Each line of the material below needs to be returned exactly as written.

**RECORDS SUPPLIED**:
.....

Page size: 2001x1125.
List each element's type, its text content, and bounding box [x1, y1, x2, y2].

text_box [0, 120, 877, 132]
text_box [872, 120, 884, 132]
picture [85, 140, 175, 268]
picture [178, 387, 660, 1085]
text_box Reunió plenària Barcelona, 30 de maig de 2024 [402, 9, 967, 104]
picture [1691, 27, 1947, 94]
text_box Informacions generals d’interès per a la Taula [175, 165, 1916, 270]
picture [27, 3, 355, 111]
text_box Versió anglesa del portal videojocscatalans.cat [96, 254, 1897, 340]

.....

**RESULT OF THE TASK**:
Page size: 2001x1125.
List each element's type, its text content, and bounding box [x1, y1, x2, y2].

text_box [0, 120, 877, 132]
text_box [872, 120, 884, 132]
picture [85, 140, 175, 268]
picture [178, 387, 660, 1085]
text_box Reunió plenària Barcelona, 30 de maig de 2024 [402, 9, 967, 104]
picture [1691, 27, 1947, 94]
text_box Informacions generals d’interès per a la Taula [175, 165, 1916, 270]
picture [27, 3, 355, 111]
text_box Versió anglesa del portal videojocscatalans.cat [96, 254, 1897, 340]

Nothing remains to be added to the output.